L’uccisione. L’orso Dino è stato ucciso l’11 marzo a Vrhnika, paese tra Postumia e Lubiana, mentre stava rientrando in Italia. Un transitare che lo portava in contatto con la popolazione e, soprattutto, verso gli allevamenti per sfamarsi dopo il sonno invernale. Una minaccia per le persone che ha portato i forestali sloveni alla decisione di abbatterlo. Decisione rafforzata dal fatto che l’animale era stato visto percuotersi contro rocce ed alberi. Una condotta che poteva indicare una malattia come la rabbia ed invece, ad uccisione avvenuta, è stato riscontrato che il radiocollare era diventato troppo stretto tanto che si era incuneato nello spesso strato di pelo e grasso dell’animale che aveva raggiunto il peso di 225 kg.
La Forestale ha quindi deciso di organizzare un “carnaio”, una trappola fatta di carcasse per attirare l’animale in una zona senza via d’uscita. L’uccisione non ha destato particolare attenzione oltreconfine perché la caccia all’orso in Slovenia è consentita. Che sia proprio l’orso Dino lo conferma sia il collare che gli esami genetici effettuati dal Servizio Foreste e Fauna della Provincia autonoma di Trento interpellata dagli stessi sloveni qualche giorno fa. La certezza sull’identità di Dino è giunta ieri mattina da Claudio Groff, referente per l’orso per il servizio Trentino, che ha poi avvertito i suoi colleghi sloveni, bellunesi e altopianesi.
L’orso, ufficialmente chiamato M5, arrivò in Italia dalla Slovenia nel 2009. Stazionò nella zona di Tarvisio per quasi tutta l’estate per portarsi nell’ampezzano dove svernava. Nell’estate 2010 è protagonista di vari danneggiamenti e qualche uccisione di animale, tanto che il servizio faunistica trentino lo cattura e gli mette il radiocollare per monitorarlo. Nel Vicentino Dino arriva il 27 marzo dove fa strage di conigli a San Nazario. Da lì è un susseguirsi quasi quotidiano di notizie sull’orso tra avvistamenti, steccati divelti e animali uccisi. L’11 aprile è a Posina dove uccide 3 asini. Il 20 è nel lusianese dove ne uccide altri 5 in due giorni per poi ritornare a Posina. Il 27 aprile si ciba di miele nella Val Leogra. Il 12 maggio ritorna sull’Altopiano dove uccide due asini a Foza ed il 15 ritorna verso la pianura uccidendo 2 asini lungo la provinciale della Fratellanza. Tanto che, dopo aver ucciso i soliti due asini a Rubbio il 16 maggio, arriva a pochi chilometri dal centro di Bassano. Dopo poco ritorna verso il Trentino e proseguire verso la Slovenia.
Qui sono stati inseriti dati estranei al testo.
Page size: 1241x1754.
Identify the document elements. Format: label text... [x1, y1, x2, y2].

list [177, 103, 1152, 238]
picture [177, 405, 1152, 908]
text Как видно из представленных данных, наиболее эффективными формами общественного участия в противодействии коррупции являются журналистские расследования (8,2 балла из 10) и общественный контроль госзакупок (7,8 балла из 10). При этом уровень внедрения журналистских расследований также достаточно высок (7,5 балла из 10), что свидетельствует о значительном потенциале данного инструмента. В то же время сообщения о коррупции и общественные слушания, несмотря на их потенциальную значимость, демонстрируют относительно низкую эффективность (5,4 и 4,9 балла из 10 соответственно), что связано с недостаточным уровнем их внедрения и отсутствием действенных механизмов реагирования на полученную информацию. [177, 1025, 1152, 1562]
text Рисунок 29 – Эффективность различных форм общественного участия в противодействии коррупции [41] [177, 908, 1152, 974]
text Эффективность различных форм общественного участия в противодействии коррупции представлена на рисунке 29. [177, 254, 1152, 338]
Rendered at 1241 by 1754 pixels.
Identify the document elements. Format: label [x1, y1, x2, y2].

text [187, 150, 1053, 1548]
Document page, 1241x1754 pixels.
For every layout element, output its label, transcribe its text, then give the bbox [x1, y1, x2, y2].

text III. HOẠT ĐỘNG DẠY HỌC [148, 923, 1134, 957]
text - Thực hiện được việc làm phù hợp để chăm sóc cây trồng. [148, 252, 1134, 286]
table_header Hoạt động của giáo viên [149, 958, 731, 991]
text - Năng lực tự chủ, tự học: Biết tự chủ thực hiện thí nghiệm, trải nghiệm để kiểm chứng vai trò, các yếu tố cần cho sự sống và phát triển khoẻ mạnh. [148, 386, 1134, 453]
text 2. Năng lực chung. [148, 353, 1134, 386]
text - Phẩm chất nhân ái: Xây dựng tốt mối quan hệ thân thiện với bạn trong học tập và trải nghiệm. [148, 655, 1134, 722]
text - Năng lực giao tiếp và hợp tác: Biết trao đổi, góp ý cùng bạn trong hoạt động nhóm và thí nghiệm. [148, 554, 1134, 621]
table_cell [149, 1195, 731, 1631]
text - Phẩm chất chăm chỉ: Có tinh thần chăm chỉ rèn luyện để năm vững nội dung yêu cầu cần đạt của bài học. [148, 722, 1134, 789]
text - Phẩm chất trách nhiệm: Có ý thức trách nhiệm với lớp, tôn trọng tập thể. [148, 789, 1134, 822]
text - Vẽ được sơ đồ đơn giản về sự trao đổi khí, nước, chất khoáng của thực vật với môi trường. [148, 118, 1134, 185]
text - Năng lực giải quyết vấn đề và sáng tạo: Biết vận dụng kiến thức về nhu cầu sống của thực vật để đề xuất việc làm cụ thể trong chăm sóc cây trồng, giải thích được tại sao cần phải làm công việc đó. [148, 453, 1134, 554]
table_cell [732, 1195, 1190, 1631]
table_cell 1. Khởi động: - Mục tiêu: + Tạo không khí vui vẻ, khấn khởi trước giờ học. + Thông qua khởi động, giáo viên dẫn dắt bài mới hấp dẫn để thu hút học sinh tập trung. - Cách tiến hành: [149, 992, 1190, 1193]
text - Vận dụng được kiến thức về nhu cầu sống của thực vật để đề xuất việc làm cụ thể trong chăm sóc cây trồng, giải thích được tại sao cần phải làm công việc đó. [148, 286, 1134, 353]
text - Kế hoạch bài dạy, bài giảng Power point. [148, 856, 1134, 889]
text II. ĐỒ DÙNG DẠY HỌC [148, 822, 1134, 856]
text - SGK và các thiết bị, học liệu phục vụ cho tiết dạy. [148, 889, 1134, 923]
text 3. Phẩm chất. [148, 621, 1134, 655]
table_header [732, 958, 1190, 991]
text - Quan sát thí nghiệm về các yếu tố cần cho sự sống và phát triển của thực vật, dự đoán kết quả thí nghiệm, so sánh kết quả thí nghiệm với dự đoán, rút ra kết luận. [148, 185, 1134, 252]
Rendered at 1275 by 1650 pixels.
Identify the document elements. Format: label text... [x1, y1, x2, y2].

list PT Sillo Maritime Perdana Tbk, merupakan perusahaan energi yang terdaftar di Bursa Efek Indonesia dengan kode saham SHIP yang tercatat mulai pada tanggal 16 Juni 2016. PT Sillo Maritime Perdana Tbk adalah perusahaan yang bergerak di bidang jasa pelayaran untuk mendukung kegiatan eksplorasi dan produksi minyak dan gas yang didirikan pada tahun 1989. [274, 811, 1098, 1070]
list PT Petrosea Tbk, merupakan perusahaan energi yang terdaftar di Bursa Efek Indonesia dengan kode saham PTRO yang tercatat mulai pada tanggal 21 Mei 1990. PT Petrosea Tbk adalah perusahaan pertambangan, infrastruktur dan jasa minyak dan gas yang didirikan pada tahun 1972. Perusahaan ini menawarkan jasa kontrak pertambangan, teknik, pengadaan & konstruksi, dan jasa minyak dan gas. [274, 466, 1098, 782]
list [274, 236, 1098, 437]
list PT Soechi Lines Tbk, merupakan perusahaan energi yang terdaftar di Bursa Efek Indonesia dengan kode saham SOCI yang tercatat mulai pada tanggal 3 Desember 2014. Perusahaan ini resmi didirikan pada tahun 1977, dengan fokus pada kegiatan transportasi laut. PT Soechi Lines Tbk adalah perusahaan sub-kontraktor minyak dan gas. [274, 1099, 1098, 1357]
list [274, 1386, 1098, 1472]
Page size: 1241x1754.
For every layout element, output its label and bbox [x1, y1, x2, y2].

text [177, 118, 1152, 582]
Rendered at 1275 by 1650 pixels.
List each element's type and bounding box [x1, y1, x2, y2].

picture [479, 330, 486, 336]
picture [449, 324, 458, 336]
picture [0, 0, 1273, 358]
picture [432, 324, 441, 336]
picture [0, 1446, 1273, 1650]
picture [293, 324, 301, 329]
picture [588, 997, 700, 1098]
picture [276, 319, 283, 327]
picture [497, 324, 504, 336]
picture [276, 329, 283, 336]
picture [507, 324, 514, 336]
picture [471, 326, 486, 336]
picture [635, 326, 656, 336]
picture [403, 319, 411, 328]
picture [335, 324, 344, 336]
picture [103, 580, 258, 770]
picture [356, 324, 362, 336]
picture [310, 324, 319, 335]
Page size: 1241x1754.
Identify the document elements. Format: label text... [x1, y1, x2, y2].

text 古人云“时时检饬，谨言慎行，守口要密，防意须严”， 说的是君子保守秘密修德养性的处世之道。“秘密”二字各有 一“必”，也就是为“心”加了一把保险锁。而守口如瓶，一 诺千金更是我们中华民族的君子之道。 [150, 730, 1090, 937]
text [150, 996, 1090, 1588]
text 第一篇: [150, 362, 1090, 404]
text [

«Purtroppo il radiocollare che Dino portava al collo non ha fatto desistere dallo sparargli – commenta Andrea Zanoni presidente della LAC – Spero che le autorità italiane protestino contro questo attentato ad un piccolo ma importantissimo pezzo della nostra natura».
«È una tristezza sia sul piano umano sia su quello scientifico – commenta il comandante del coordinamento distrettuale del corpo forestale dello Stato di Asiago, Isidoro Furlan – Questo abbattimento ruba la specie di un patrimonio genetico eccezionale. Solo il fatto che abbia percorso 320 km dalla Slovenia fino in Italia e poi ripercorsi quasi lungo le stesse vie dimostra un senso dell’orientamento raro. Era un importante biodiversificatore con delle caratteristiche anche fisiche dominanti; all’abbattimento superava i 220 kg. Caratteristiche che avrebbero dovuto essere tutelate proprio perché lui potesse trasmettere il suo patrimonio genetico che lo rendeva cosi forte. Aveva sopravissuto a movimenti turistici e attraversato grosse vie di comunicazione. Uscendo sempre indenne». Fino al pallettone sloveno.